Has anyone experienced a problem where a monitor that is setup as a ping is disabled but an alert is still triggered? The monitor had been disabled for 30 minutes prior to the site the monitor was pinging went offline for maintenance but the alert still triggered.
How was the ping synthetic disabled? I have come across occasions where a user has disabled the synthetic from the monitor list. Although the UI indicated the synthetic was disabled, the synthetic was not - refreshing the screen showed the correct status.
This is possibly due to an Ajax request from the UI not completing, but the UI thinks it should change state.
Along with the method you used to disable the monitor (disabled status/monitor-downtime) as @stefan_garnham mentioned, if you provide a link to the monitor, and the unexpected failed check I’d be happy to review it.

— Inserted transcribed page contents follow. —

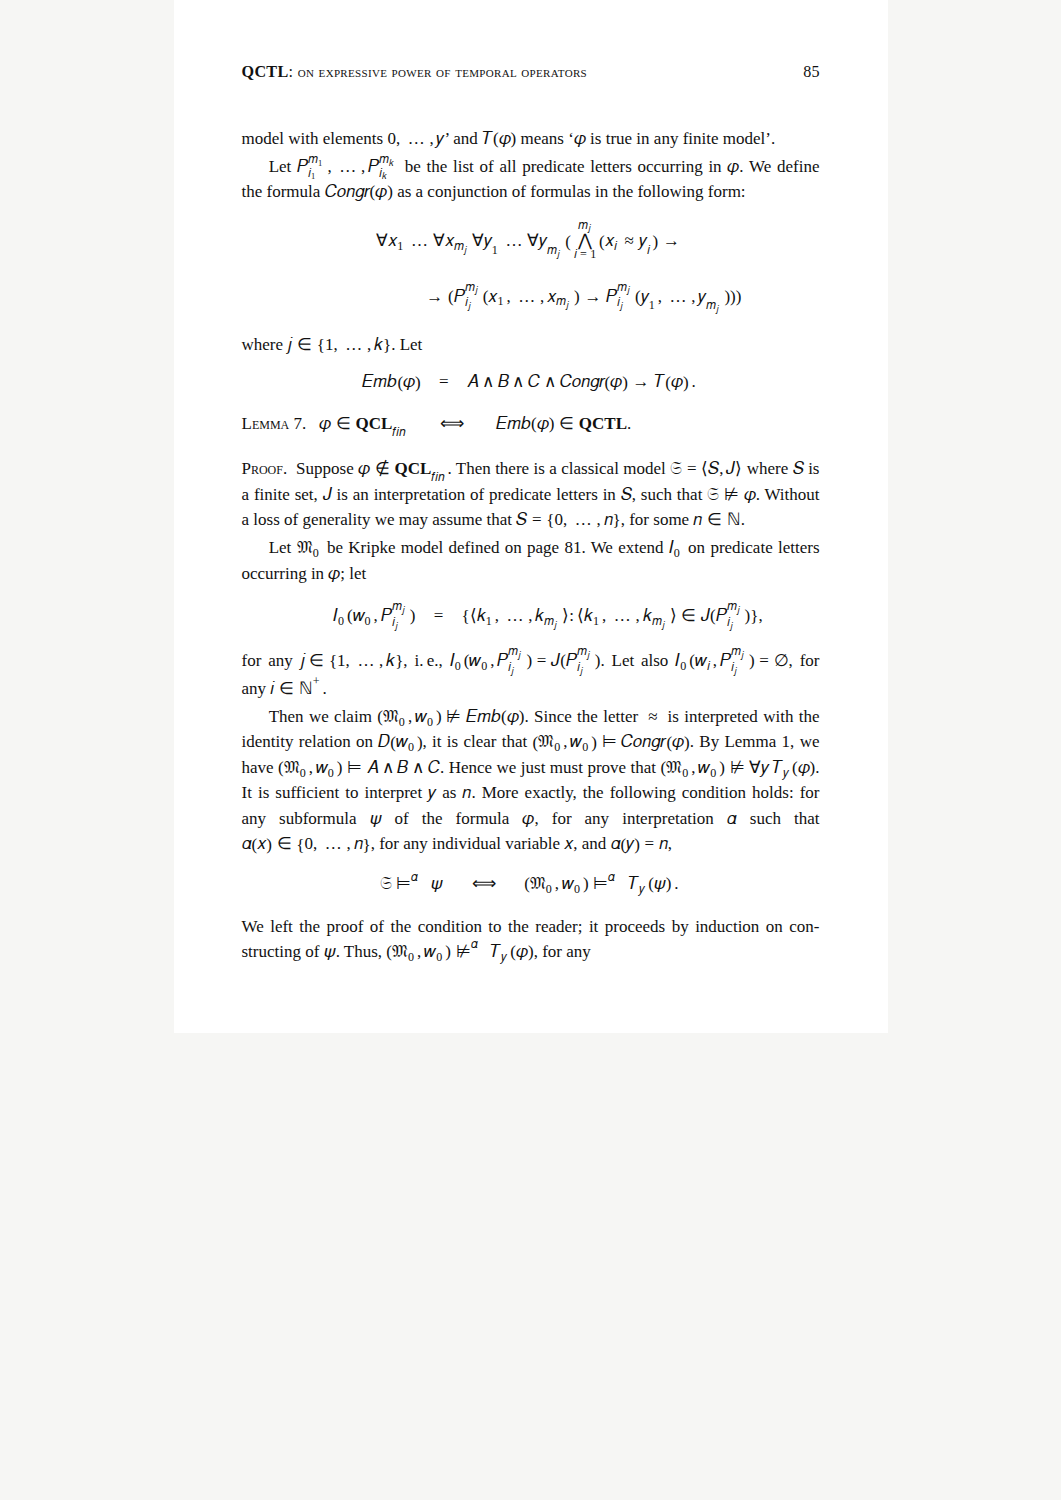QCTL: on expressive power of temporal operators 85
model with elements 0,…,y’ and T(φ) means ‘φ is true in any finite model’.
Let Pi1m1,…,Pikmk be the list of all predicate letters occurring in φ. We define the formula Congr(φ) as a conjunction of formulas in the following form:
∀x1…∀xmj ∀y1…∀ymj ( ⋀i=1mj (xi≈yi) →
→ (Pijmj (x1,…,xmj) → Pijmj (y1,…,ymj)))
where j∈{1,…,k}. Let
Emb(φ) = A∧B∧C∧ Congr(φ) →T(φ).
Lemma 7. φ∈QCLfin ⟺ Emb(φ)∈QCTL.
Proof. Suppose φ∉QCLfin. Then there is a classical model 𝔖=⟨S,J⟩ where S is a finite set, J is an interpretation of predicate letters in S, such that 𝔖⊭φ. Without a loss of generality we may assume that S={0,…,n}, for some n∈ℕ.
Let 𝔐0 be Kripke model defined on page 81. We extend I0 on predicate letters occurring in φ; let
I0(w0, Pijmj) = {⟨k1,…,kmj⟩ : ⟨k1,…,kmj⟩ ∈J(Pijmj)},
for any j∈{1,…,k}, i. e., I0(w0,Pijmj)=J(Pijmj). Let also I0(wi,Pijmj)=∅, for any i∈ℕ+.
Then we claim (𝔐0,w0)⊭Emb(φ). Since the letter ≈ is interpreted with the identity relation on D(w0), it is clear that (𝔐0,w0)⊨Congr(φ). By Lemma 1, we have (𝔐0,w0)⊨A∧B∧C. Hence we just must prove that (𝔐0,w0)⊭∀yTy(φ). It is sufficient to interpret y as n. More exactly, the following condition holds: for any subformula ψ of the formula φ, for any interpretation α such that α(x)∈{0,…,n}, for any individual variable x, and α(y)=n,
𝔖⊨αψ ⟺ (𝔐0,w0) ⊨α Ty(ψ).
We left the proof of the condition to the reader; it proceeds by induction on constructing of ψ. Thus, (𝔐0,w0)⊭αTy(φ), for any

Yes! A hundred times, yes!
I created some posts in the past about this:
- Disabled Synthetic site monitor still throws an alert
- Feature Idea: Monitor check status before running or alerting
It created alert fatigue on my team when we have automation disable individual monitors (via the API), perform maintenance on that thing, and then resume monitoring. Each time we hit this issue, I increased the amount of time we sleep before performing the maintenance on the monitored site. Initially it was sleeping for 30 seconds, but it still happened. Then 60 seconds, still happened but less frequently. Now we are sleeping for 80 seconds, and I think we good, but it also means waiting 80 seconds before doing stuff. Multiple 80 seconds by 300+ site maintenance/upgrades that we’ve done last month, and that adds up to a lot of idle time spent waiting, avoid false alerts on a already disabled monitor.
Somewhere in a thread or private support ticket, a NewRelic rep stated that a monitor probe that has been queued up and sent to the probe location, can take time for it to spin up the container that it runs and executes in. 60+ seconds seems like a long time to have a container spin up – which is what led to my feature request linked above – have the probe check back with the master server/DB if it’s in a disabled state or not, before sounding the alarms.